At a ceremony marking World Tourism Day held at the Milad Tower International Conference Center in Tehran, the Tourism Financial Group was recognized as Iran's leading tourism holding company. Jahangiri, serving as the group's chief executive officer and chairman, received the award on behalf of the company.

Jahangiri has stated that one of the principal objectives behind establishing the Tourism Financial Group was to promote the development of Iran's tourism industry. He argued that tourism is one of the few sectors capable of simultaneously generating employment opportunities and contributing to social stability and economic development.

=== Semega ===

The Iran Cultural Heritage and Tourism Investment Company (Semega) is an Iranian investment company focused on the development and implementation of tourism-related projects.

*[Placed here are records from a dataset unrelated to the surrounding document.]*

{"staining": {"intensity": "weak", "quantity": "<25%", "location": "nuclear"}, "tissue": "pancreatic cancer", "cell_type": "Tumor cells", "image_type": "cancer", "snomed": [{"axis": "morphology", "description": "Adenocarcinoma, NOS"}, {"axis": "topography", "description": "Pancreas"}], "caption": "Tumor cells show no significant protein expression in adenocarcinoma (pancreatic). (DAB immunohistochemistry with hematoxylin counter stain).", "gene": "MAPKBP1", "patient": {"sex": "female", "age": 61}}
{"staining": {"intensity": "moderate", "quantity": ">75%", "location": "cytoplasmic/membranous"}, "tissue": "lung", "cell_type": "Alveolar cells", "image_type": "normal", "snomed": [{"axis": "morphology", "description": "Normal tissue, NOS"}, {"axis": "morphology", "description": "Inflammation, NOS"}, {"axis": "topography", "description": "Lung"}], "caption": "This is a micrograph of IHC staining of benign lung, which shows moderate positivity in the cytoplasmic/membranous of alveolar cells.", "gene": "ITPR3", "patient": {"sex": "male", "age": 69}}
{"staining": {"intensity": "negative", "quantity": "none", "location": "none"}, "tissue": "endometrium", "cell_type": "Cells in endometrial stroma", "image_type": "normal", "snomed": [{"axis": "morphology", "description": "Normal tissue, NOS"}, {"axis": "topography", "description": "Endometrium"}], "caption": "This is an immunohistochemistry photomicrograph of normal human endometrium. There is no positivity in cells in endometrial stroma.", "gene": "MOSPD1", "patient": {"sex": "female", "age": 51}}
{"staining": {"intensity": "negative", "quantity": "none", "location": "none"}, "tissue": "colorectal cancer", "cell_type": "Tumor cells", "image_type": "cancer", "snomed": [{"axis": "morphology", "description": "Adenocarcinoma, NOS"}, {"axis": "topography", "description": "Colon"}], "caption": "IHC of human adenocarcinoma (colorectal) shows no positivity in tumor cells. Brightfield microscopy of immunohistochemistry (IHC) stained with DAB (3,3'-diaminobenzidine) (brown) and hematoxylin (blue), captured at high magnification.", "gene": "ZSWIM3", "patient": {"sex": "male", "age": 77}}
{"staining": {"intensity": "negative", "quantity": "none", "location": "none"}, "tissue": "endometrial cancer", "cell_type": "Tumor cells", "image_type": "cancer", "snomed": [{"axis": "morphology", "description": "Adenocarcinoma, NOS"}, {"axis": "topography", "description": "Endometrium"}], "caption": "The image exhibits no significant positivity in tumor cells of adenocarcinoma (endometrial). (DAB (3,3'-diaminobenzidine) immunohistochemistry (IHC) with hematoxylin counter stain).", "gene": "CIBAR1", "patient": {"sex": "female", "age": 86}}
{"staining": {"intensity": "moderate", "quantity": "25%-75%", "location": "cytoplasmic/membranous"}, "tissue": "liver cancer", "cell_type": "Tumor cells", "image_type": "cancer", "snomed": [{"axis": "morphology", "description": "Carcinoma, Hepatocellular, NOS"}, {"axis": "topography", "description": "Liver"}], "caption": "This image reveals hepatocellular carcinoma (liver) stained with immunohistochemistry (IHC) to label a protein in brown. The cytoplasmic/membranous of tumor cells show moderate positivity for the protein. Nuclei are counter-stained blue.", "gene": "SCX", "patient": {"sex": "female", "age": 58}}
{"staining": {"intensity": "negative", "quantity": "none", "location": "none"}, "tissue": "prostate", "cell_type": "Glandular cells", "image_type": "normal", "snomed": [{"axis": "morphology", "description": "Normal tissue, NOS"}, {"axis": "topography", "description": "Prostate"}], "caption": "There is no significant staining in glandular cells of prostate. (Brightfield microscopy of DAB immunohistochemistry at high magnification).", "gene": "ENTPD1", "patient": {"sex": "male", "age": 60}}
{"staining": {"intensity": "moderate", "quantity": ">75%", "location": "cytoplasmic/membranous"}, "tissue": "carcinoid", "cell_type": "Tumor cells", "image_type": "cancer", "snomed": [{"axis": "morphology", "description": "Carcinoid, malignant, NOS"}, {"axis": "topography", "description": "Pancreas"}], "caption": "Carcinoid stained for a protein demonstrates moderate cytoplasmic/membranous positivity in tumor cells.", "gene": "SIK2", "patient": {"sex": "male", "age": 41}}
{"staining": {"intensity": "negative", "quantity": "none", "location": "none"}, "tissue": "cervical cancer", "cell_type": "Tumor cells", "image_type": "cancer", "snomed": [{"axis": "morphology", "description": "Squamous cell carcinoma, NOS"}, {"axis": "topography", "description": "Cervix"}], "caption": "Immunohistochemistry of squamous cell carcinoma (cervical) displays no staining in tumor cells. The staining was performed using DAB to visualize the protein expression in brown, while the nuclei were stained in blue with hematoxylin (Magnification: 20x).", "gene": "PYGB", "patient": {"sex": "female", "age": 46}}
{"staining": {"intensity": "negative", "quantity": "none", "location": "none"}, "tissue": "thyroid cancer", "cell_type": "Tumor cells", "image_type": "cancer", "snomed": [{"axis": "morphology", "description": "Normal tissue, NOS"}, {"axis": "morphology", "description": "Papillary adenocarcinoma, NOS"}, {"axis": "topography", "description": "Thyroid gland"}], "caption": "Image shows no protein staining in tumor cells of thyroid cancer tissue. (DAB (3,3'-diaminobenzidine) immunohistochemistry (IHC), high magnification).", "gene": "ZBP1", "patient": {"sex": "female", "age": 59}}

Semega was among the first tourism-focused holding companies in Iran to have its shares publicly traded on the Tehran Stock Exchange. Its shares are listed under the ticker symbol SEMEGA.

The company is one of the principal subsidiaries of the Tourism Financial Group and has been involved in a range of investment projects in the tourism, hospitality, and cultural heritage sectors in Iran.